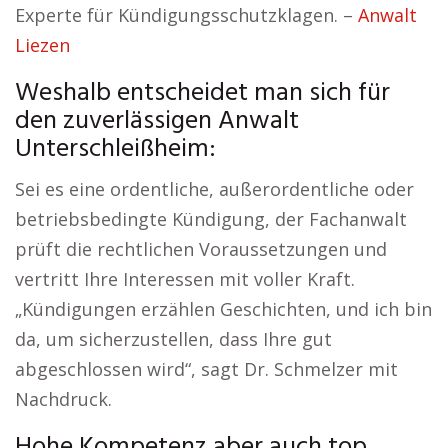
Experte für Kündigungsschutzklagen. –
Anwalt
Liezen
Weshalb entscheidet man sich für
den zuverlässigen Anwalt
Unterschleißheim:
Sei es eine ordentliche, außerordentliche oder
betriebsbedingte Kündigung, der Fachanwalt
prüft die rechtlichen Voraussetzungen und
vertritt Ihre Interessen mit voller Kraft.
„Kündigungen erzählen Geschichten, und ich bin
da, um sicherzustellen, dass Ihre gut
abgeschlossen wird“, sagt Dr. Schmelzer mit
Nachdruck.
Hohe Kompetenz aber auch top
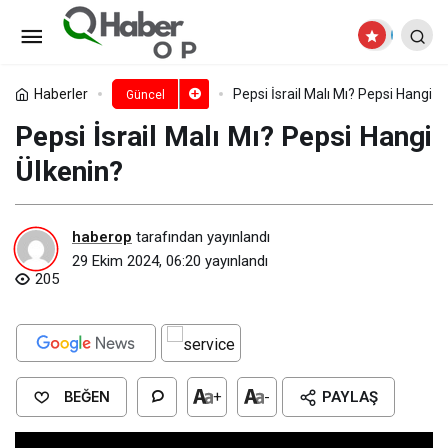
Pepsi İsrail Malı Mı? Pepsi Hangi
Ülkenin?
Yorum Yap
Haberler
Pepsi İsrail Malı Mı? Pepsi Hangi Ü
Güncel
Pepsi İsrail Malı Mı? Pepsi Hangi
Ülkenin?
haberop
tarafından yayınlandı
29 Ekim 2024, 06:20
yayınlandı
205
BEĞEN
+
-
PAYLAŞ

◆ ◆ ◆ ◆

▸ **What needs to be done**
Retype the text of all the data above line for line, leaving out the pictures.

▸ **Solution to the exercise**
Experte für Kündigungsschutzklagen. –
Anwalt
Liezen
Weshalb entscheidet man sich für
den zuverlässigen Anwalt
Unterschleißheim:
Sei es eine ordentliche, außerordentliche oder
betriebsbedingte Kündigung, der Fachanwalt
prüft die rechtlichen Voraussetzungen und
vertritt Ihre Interessen mit voller Kraft.
„Kündigungen erzählen Geschichten, und ich bin
da, um sicherzustellen, dass Ihre gut
abgeschlossen wird“, sagt Dr. Schmelzer mit
Nachdruck.
Hohe Kompetenz aber auch top
Pepsi İsrail Malı Mı? Pepsi Hangi
Ülkenin?
Yorum Yap
Haberler
Pepsi İsrail Malı Mı? Pepsi Hangi Ü
Güncel
Pepsi İsrail Malı Mı? Pepsi Hangi
Ülkenin?
haberop
tarafından yayınlandı
29 Ekim 2024, 06:20
yayınlandı
205
BEĞEN
+
-
PAYLAŞ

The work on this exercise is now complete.